→ Exercise goal
The response should consist of every line below, restated exactly, with no pictures.

[Start of Attachment]

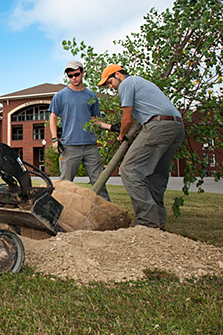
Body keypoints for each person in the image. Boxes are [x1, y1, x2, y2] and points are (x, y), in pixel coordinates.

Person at [98, 65, 185, 229]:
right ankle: (159, 223)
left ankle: (147, 221)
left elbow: (127, 119)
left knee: (130, 169)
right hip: (176, 126)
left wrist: (121, 135)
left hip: (159, 126)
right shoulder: (141, 82)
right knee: (156, 175)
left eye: (110, 82)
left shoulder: (126, 83)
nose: (111, 87)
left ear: (118, 75)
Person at [49, 60, 113, 201]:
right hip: (70, 146)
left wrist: (111, 127)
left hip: (90, 146)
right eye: (70, 76)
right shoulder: (60, 96)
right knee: (65, 183)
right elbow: (52, 117)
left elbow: (94, 120)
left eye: (76, 74)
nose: (73, 78)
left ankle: (107, 211)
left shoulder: (91, 96)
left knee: (99, 181)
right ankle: (60, 212)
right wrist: (54, 139)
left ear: (83, 73)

[End of Attachment]

→ Written response
Body keypoints for each person in the image. Boxes are [x1, y1, x2, y2] and points are (x, y), in pixel coordinates.

Person at [98, 65, 185, 229]:
right ankle: (159, 223)
left ankle: (147, 221)
left elbow: (127, 119)
left knee: (130, 169)
right hip: (176, 126)
left wrist: (121, 135)
left hip: (159, 126)
right shoulder: (141, 82)
right knee: (156, 175)
left eye: (110, 82)
left shoulder: (126, 83)
nose: (111, 87)
left ear: (118, 75)
Person at [49, 60, 113, 201]:
right hip: (70, 146)
left wrist: (111, 127)
left hip: (90, 146)
right eye: (70, 76)
right shoulder: (60, 96)
right knee: (65, 183)
right elbow: (52, 117)
left elbow: (94, 120)
left eye: (76, 74)
nose: (73, 78)
left ankle: (107, 211)
left shoulder: (91, 96)
left knee: (99, 181)
right ankle: (60, 212)
right wrist: (54, 139)
left ear: (83, 73)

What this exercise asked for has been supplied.